Every record must be copied exactly, except that pictures are dropped.

※ ※ ※

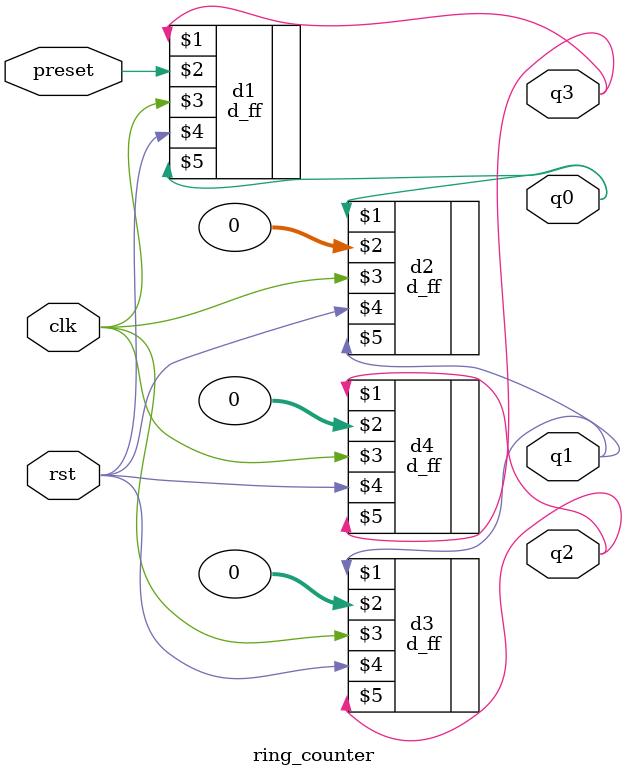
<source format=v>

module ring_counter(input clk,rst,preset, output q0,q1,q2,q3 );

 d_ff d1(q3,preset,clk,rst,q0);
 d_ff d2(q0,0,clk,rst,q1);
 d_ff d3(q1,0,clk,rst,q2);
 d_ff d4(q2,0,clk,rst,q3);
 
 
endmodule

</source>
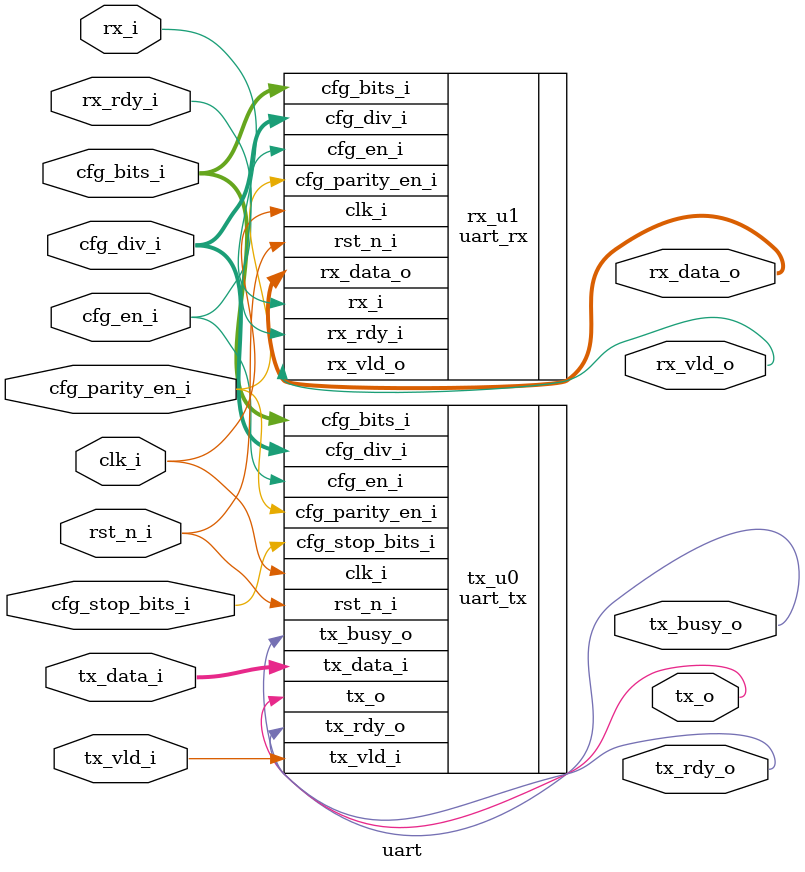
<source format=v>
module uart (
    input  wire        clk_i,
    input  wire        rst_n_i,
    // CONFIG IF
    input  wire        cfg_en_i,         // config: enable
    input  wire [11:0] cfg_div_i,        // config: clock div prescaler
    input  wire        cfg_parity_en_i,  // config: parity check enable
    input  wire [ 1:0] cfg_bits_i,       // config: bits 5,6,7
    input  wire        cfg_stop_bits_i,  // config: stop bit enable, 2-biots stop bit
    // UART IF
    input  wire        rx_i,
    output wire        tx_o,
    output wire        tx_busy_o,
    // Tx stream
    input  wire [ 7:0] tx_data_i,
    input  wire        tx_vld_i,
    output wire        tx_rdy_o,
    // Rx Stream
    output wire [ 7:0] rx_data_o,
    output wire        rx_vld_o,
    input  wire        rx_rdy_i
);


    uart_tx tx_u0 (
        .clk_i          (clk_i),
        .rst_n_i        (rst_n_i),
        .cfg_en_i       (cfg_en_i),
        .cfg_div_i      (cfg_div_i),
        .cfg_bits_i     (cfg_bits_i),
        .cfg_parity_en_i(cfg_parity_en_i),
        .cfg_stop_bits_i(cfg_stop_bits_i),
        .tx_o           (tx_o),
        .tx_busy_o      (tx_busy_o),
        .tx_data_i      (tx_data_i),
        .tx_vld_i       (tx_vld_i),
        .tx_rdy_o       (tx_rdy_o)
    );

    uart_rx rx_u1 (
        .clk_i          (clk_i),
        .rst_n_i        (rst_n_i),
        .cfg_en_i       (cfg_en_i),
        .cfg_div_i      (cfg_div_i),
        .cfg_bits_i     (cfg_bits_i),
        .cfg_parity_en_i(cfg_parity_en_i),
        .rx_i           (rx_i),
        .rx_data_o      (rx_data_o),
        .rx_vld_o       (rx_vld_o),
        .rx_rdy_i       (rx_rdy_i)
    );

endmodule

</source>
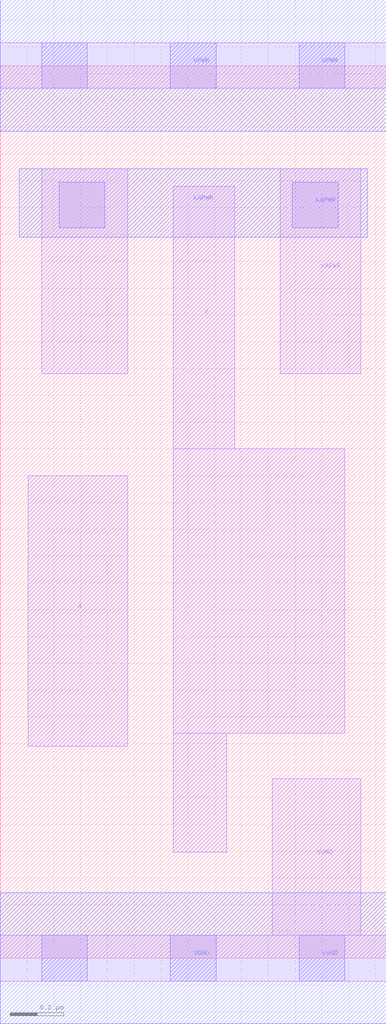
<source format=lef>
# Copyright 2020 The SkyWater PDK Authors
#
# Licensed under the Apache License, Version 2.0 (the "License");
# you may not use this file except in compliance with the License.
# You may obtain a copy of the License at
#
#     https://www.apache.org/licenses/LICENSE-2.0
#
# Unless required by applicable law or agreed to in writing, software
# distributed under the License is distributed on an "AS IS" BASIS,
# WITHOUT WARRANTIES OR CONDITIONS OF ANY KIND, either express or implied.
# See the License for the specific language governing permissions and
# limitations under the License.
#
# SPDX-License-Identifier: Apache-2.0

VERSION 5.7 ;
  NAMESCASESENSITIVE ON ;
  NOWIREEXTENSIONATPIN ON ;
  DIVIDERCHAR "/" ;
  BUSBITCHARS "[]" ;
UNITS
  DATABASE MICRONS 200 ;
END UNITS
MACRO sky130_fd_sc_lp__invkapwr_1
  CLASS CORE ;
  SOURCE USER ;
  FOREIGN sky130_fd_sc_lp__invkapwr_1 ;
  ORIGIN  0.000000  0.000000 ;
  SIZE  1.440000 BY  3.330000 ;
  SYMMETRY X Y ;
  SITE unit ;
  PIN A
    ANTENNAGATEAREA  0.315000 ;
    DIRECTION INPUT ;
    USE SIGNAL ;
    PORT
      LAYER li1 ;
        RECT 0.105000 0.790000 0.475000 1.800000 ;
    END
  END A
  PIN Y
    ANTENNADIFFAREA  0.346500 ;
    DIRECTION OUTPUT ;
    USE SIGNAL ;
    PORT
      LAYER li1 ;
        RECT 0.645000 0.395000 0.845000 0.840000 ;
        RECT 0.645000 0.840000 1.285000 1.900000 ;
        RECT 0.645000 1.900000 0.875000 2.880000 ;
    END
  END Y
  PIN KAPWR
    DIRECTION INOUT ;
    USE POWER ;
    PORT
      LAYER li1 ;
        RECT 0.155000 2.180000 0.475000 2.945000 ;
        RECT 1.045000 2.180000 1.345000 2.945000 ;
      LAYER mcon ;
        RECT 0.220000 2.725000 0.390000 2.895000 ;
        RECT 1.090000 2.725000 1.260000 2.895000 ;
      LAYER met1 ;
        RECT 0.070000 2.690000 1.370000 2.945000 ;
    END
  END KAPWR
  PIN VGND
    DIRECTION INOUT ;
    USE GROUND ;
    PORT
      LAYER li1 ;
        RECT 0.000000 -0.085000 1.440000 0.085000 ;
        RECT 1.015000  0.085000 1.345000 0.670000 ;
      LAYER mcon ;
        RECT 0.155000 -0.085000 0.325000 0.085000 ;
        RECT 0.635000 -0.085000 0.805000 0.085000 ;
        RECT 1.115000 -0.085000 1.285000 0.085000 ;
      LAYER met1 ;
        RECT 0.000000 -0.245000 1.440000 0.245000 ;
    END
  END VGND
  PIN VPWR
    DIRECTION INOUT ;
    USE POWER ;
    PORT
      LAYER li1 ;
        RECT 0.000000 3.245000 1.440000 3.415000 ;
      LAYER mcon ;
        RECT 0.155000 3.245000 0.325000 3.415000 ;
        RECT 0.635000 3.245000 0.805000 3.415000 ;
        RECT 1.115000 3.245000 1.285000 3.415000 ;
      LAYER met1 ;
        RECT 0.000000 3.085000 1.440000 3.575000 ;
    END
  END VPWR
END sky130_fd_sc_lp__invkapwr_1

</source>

※ ※ ※

■ Solution ■
<source format=v>

module ring_counter(input clk,rst,preset, output q0,q1,q2,q3 );

 d_ff d1(q3,preset,clk,rst,q0);
 d_ff d2(q0,0,clk,rst,q1);
 d_ff d3(q1,0,clk,rst,q2);
 d_ff d4(q2,0,clk,rst,q3);
 
 
endmodule

</source>
<source format=v>
module uart (
    input  wire        clk_i,
    input  wire        rst_n_i,
    // CONFIG IF
    input  wire        cfg_en_i,         // config: enable
    input  wire [11:0] cfg_div_i,        // config: clock div prescaler
    input  wire        cfg_parity_en_i,  // config: parity check enable
    input  wire [ 1:0] cfg_bits_i,       // config: bits 5,6,7
    input  wire        cfg_stop_bits_i,  // config: stop bit enable, 2-biots stop bit
    // UART IF
    input  wire        rx_i,
    output wire        tx_o,
    output wire        tx_busy_o,
    // Tx stream
    input  wire [ 7:0] tx_data_i,
    input  wire        tx_vld_i,
    output wire        tx_rdy_o,
    // Rx Stream
    output wire [ 7:0] rx_data_o,
    output wire        rx_vld_o,
    input  wire        rx_rdy_i
);


    uart_tx tx_u0 (
        .clk_i          (clk_i),
        .rst_n_i        (rst_n_i),
        .cfg_en_i       (cfg_en_i),
        .cfg_div_i      (cfg_div_i),
        .cfg_bits_i     (cfg_bits_i),
        .cfg_parity_en_i(cfg_parity_en_i),
        .cfg_stop_bits_i(cfg_stop_bits_i),
        .tx_o           (tx_o),
        .tx_busy_o      (tx_busy_o),
        .tx_data_i      (tx_data_i),
        .tx_vld_i       (tx_vld_i),
        .tx_rdy_o       (tx_rdy_o)
    );

    uart_rx rx_u1 (
        .clk_i          (clk_i),
        .rst_n_i        (rst_n_i),
        .cfg_en_i       (cfg_en_i),
        .cfg_div_i      (cfg_div_i),
        .cfg_bits_i     (cfg_bits_i),
        .cfg_parity_en_i(cfg_parity_en_i),
        .rx_i           (rx_i),
        .rx_data_o      (rx_data_o),
        .rx_vld_o       (rx_vld_o),
        .rx_rdy_i       (rx_rdy_i)
    );

endmodule

</source>
<source format=lef>
# Copyright 2020 The SkyWater PDK Authors
#
# Licensed under the Apache License, Version 2.0 (the "License");
# you may not use this file except in compliance with the License.
# You may obtain a copy of the License at
#
#     https://www.apache.org/licenses/LICENSE-2.0
#
# Unless required by applicable law or agreed to in writing, software
# distributed under the License is distributed on an "AS IS" BASIS,
# WITHOUT WARRANTIES OR CONDITIONS OF ANY KIND, either express or implied.
# See the License for the specific language governing permissions and
# limitations under the License.
#
# SPDX-License-Identifier: Apache-2.0

VERSION 5.7 ;
  NAMESCASESENSITIVE ON ;
  NOWIREEXTENSIONATPIN ON ;
  DIVIDERCHAR "/" ;
  BUSBITCHARS "[]" ;
UNITS
  DATABASE MICRONS 200 ;
END UNITS
MACRO sky130_fd_sc_lp__invkapwr_1
  CLASS CORE ;
  SOURCE USER ;
  FOREIGN sky130_fd_sc_lp__invkapwr_1 ;
  ORIGIN  0.000000  0.000000 ;
  SIZE  1.440000 BY  3.330000 ;
  SYMMETRY X Y ;
  SITE unit ;
  PIN A
    ANTENNAGATEAREA  0.315000 ;
    DIRECTION INPUT ;
    USE SIGNAL ;
    PORT
      LAYER li1 ;
        RECT 0.105000 0.790000 0.475000 1.800000 ;
    END
  END A
  PIN Y
    ANTENNADIFFAREA  0.346500 ;
    DIRECTION OUTPUT ;
    USE SIGNAL ;
    PORT
      LAYER li1 ;
        RECT 0.645000 0.395000 0.845000 0.840000 ;
        RECT 0.645000 0.840000 1.285000 1.900000 ;
        RECT 0.645000 1.900000 0.875000 2.880000 ;
    END
  END Y
  PIN KAPWR
    DIRECTION INOUT ;
    USE POWER ;
    PORT
      LAYER li1 ;
        RECT 0.155000 2.180000 0.475000 2.945000 ;
        RECT 1.045000 2.180000 1.345000 2.945000 ;
      LAYER mcon ;
        RECT 0.220000 2.725000 0.390000 2.895000 ;
        RECT 1.090000 2.725000 1.260000 2.895000 ;
      LAYER met1 ;
        RECT 0.070000 2.690000 1.370000 2.945000 ;
    END
  END KAPWR
  PIN VGND
    DIRECTION INOUT ;
    USE GROUND ;
    PORT
      LAYER li1 ;
        RECT 0.000000 -0.085000 1.440000 0.085000 ;
        RECT 1.015000  0.085000 1.345000 0.670000 ;
      LAYER mcon ;
        RECT 0.155000 -0.085000 0.325000 0.085000 ;
        RECT 0.635000 -0.085000 0.805000 0.085000 ;
        RECT 1.115000 -0.085000 1.285000 0.085000 ;
      LAYER met1 ;
        RECT 0.000000 -0.245000 1.440000 0.245000 ;
    END
  END VGND
  PIN VPWR
    DIRECTION INOUT ;
    USE POWER ;
    PORT
      LAYER li1 ;
        RECT 0.000000 3.245000 1.440000 3.415000 ;
      LAYER mcon ;
        RECT 0.155000 3.245000 0.325000 3.415000 ;
        RECT 0.635000 3.245000 0.805000 3.415000 ;
        RECT 1.115000 3.245000 1.285000 3.415000 ;
      LAYER met1 ;
        RECT 0.000000 3.085000 1.440000 3.575000 ;
    END
  END VPWR
END sky130_fd_sc_lp__invkapwr_1

</source>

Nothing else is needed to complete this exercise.